=== GOALS ===
(1) Return the part of the pull request thread below that starts with "Conversation" and goes on through "merged into x/core.".
(2) According to the pull request thread below, which module has been merged into x/core?
(3) Translate this sentence from the pull request thread below into Spanish: "Think about the changes (msgs, events, limits, etc.) made in this PR and see if you need to make an issue or a PR on the following repos."

Skip to content

Conversation

hacheigriega
Copy link
Member

@hacheigriega hacheigriega commented Aug 13, 2025

Explanation of Changes

Implementation of x/core with full data request flow.

  • This PR only implements the messages types that are necessary to simulate a full data request flow. The rest of the messages will be implemented in a separate PR.
  • x/tally has been merged into x/core.
  • Adds a wrapper of x/wasm to continue supporting Core Contract messages that are required for data request fulfillment: AddToAllowList (may not be necessary), Stake, PostDataRequest, CommitDataResult, and RevealDataResult.

States

allowlist:    0x00                            -> []PublicKey
stakers:      0x01 | PublicKey                -> Staker
dataRequests: 0x02 | DR_ID                    -> DataRequest
revealBodies: 0x03 | DR_ID | PublicKey        -> RevealBody
committing:   0x04 | DataRequestIndex         -> ()
revealing:    0x05 | DataRequestIndex         -> ()
tallying:     0x06 | DataRequestIndex         -> ()
timeoutQueue: 0x07 | DR_ID | Timeout_Height   -> ()
params:       0x08                            -> Params

Messages

Owner

  • AddToAllowlist

Staking

  • Stake
  • SetStakingConfig -> UpdateParams

Data Requests

  • PostDataRequest
  • Commit
  • Reveal
  • SetDrConfig -> UpdateParams

Testing

(Write your test plan here)

Dependency Chain

Think about the changes (msgs, events, limits, etc.) made in this PR and see if you need to make an issue or a PR on the following repos.

Related PRs and Issues

Closes #587

@hacheigriega hacheigriega force-pushed the hy/core branch 5 times, most recently from d797d07 to 06b662d Compare August 15, 2025 01:11
@hacheigriega
Copy link
Member Author

Oops, thought I fixed all interchain test fails, but I see there is one still failing. Looking into it now..

@hacheigriega hacheigriega force-pushed the hy/core branch 2 times, most recently from 444f094 to 1716ec1 Compare August 15, 2025 13:50
@hacheigriega hacheigriega changed the base branch from main to dev August 15, 2025 14:18
Copy link
Contributor

@gluax gluax left a comment

Choose a reason for hiding this comment

The reason will be displayed to describe this comment to others. Learn more.

Taking a break for now so I give this PR the attention to detail it deserves

Comment on lines 66 to 118
if err != nil {
telemetry.SetGauge(1, types.TelemetryKeyDRFlowHalt)
k.Logger(ctx).Error("[HALTS_DR_FLOW] failed to retrieve data request", "err", err)
return nil
}
Copy link
Contributor

Choose a reason for hiding this comment

The reason will be displayed to describe this comment to others. Learn more.

can this ever happen now that it's also stored in the module? Or ig we still have the shim right so it remains for a while?

=== ENTRIES PROVIDED ===

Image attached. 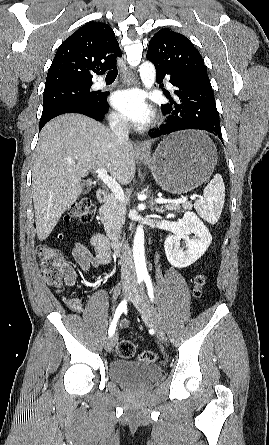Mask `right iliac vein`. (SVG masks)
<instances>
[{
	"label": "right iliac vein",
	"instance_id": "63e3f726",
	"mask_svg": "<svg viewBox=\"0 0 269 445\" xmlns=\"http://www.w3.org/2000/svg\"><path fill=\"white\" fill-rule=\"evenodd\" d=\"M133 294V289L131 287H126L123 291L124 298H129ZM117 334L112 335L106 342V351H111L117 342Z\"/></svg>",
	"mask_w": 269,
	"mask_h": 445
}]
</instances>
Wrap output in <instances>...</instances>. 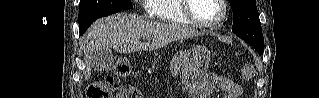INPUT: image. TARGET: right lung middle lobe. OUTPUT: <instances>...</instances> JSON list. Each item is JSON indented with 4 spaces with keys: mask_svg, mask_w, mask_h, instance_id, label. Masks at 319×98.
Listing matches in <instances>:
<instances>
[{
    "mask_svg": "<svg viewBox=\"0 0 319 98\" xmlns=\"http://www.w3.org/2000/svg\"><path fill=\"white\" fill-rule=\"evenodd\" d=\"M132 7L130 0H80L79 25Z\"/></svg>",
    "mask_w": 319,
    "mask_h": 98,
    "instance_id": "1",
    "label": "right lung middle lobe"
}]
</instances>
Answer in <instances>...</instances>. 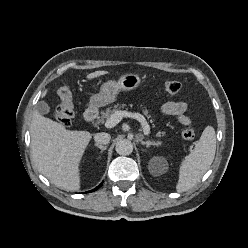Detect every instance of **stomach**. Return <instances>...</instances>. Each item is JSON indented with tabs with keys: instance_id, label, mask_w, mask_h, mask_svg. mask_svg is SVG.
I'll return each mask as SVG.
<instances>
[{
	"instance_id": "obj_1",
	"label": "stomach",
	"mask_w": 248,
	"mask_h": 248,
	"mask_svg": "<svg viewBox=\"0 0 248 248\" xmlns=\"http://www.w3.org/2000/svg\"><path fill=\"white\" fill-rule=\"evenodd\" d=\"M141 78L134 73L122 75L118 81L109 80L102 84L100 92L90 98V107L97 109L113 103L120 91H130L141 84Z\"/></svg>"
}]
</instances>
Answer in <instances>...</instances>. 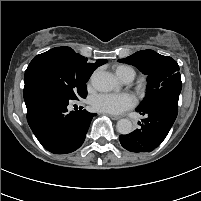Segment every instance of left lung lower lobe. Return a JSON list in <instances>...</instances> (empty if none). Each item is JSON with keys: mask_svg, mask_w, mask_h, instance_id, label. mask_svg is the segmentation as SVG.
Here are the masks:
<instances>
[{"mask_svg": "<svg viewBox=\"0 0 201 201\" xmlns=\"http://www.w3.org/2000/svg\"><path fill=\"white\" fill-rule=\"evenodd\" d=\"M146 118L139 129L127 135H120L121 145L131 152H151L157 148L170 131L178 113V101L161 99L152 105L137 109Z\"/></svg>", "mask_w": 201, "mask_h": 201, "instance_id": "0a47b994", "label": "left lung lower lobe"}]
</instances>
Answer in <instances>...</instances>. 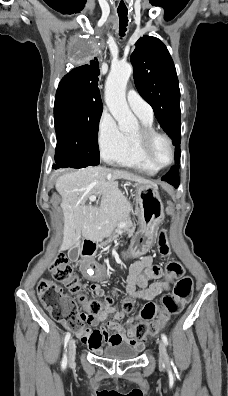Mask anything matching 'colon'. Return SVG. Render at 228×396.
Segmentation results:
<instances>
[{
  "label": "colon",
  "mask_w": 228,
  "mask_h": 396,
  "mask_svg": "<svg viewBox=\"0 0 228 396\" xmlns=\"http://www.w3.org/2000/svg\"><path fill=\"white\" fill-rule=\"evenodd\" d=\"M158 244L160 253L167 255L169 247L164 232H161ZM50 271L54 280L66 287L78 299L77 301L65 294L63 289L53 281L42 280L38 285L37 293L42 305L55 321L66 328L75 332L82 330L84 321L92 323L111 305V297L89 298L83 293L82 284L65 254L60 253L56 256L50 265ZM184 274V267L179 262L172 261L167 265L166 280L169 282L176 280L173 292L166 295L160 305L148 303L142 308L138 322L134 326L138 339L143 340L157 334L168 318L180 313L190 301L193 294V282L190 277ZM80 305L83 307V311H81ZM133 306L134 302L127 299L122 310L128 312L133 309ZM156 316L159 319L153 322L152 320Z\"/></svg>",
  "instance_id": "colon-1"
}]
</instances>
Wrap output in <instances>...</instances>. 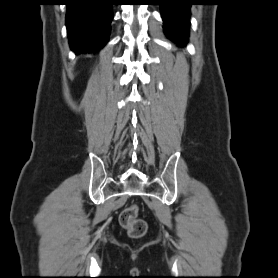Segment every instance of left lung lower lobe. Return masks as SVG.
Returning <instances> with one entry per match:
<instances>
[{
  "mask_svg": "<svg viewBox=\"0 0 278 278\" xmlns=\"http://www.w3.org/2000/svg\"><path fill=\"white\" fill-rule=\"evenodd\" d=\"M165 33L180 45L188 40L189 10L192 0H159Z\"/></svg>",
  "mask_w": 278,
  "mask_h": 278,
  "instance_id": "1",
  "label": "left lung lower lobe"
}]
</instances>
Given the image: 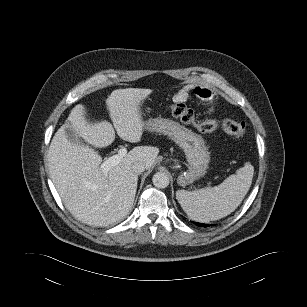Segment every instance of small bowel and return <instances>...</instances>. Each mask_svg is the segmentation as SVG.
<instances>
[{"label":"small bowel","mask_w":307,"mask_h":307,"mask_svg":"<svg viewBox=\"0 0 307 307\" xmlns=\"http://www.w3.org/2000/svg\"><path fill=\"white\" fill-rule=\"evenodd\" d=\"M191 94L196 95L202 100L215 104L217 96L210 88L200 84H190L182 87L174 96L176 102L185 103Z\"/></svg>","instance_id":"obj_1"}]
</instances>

* * *

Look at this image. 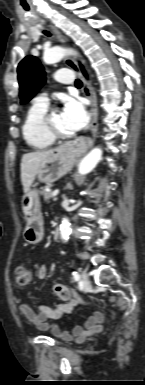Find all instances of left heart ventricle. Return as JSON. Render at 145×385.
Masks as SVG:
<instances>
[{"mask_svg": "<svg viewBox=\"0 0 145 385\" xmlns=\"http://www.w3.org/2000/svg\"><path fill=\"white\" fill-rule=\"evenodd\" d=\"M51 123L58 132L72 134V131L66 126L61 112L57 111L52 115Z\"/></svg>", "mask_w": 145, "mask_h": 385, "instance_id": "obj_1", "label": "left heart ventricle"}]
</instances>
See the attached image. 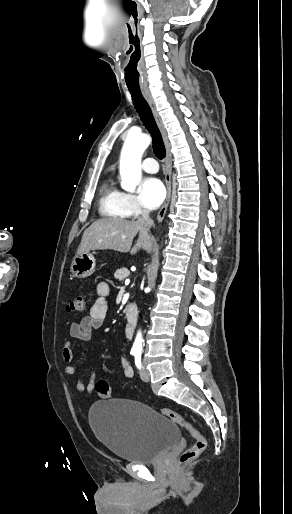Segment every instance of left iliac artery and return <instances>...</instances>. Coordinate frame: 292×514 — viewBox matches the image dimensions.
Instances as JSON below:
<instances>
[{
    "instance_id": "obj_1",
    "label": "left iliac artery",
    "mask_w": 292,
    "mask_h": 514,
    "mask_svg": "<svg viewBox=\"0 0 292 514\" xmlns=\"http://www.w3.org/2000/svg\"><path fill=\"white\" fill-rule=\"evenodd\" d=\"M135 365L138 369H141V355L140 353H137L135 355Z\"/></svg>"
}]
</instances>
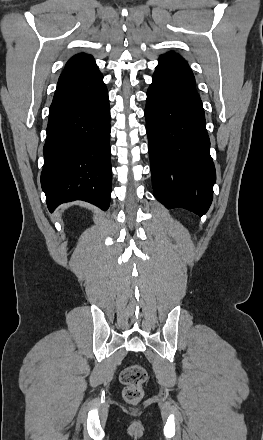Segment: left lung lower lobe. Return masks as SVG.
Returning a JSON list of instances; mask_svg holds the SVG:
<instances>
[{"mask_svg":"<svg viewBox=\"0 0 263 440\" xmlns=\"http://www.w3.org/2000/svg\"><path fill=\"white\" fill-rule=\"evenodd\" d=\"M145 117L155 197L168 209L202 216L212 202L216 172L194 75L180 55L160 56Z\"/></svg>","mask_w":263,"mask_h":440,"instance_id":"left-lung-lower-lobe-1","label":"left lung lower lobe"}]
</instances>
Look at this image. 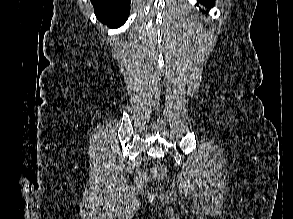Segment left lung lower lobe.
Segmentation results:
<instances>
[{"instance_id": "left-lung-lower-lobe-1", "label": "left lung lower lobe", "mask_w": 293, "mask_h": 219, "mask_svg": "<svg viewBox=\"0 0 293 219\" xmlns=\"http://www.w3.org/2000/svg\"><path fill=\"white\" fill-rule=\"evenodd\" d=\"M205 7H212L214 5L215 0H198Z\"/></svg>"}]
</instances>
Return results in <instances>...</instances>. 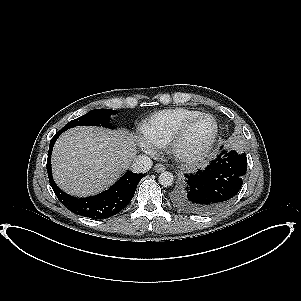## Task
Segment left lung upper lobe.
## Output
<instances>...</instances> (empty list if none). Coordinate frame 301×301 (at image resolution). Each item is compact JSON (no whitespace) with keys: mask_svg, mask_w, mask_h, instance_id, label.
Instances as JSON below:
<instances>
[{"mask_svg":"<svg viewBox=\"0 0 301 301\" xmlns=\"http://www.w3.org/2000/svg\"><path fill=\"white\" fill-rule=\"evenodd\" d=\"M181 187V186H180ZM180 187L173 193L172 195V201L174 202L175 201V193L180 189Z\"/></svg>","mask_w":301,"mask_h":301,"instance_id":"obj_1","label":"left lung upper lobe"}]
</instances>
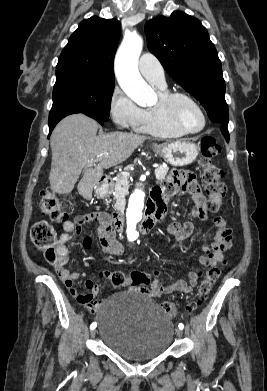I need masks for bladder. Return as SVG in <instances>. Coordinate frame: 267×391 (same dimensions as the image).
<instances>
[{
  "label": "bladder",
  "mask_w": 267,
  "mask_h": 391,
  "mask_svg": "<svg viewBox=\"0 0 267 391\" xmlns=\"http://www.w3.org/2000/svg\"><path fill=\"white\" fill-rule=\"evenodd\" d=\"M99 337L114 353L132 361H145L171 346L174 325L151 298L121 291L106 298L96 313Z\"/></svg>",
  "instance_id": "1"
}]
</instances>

=== WORKED ANSWERS ===
(1)
Conversation

hacheigriega
Copy link
Member

@hacheigriega hacheigriega commented Aug 13, 2025

Explanation of Changes

Implementation of x/core with full data request flow.

  • This PR only implements the messages types that are necessary to simulate a full data request flow. The rest of the messages will be implemented in a separate PR.
  • x/tally has been merged into x/core.

(2) x/tally

(3) Piensa en los cambios (msgs, eventos, límites, etc.) realizados en este PR y comprueba si necesitas abrir un issue o un PR en los siguientes repositorios.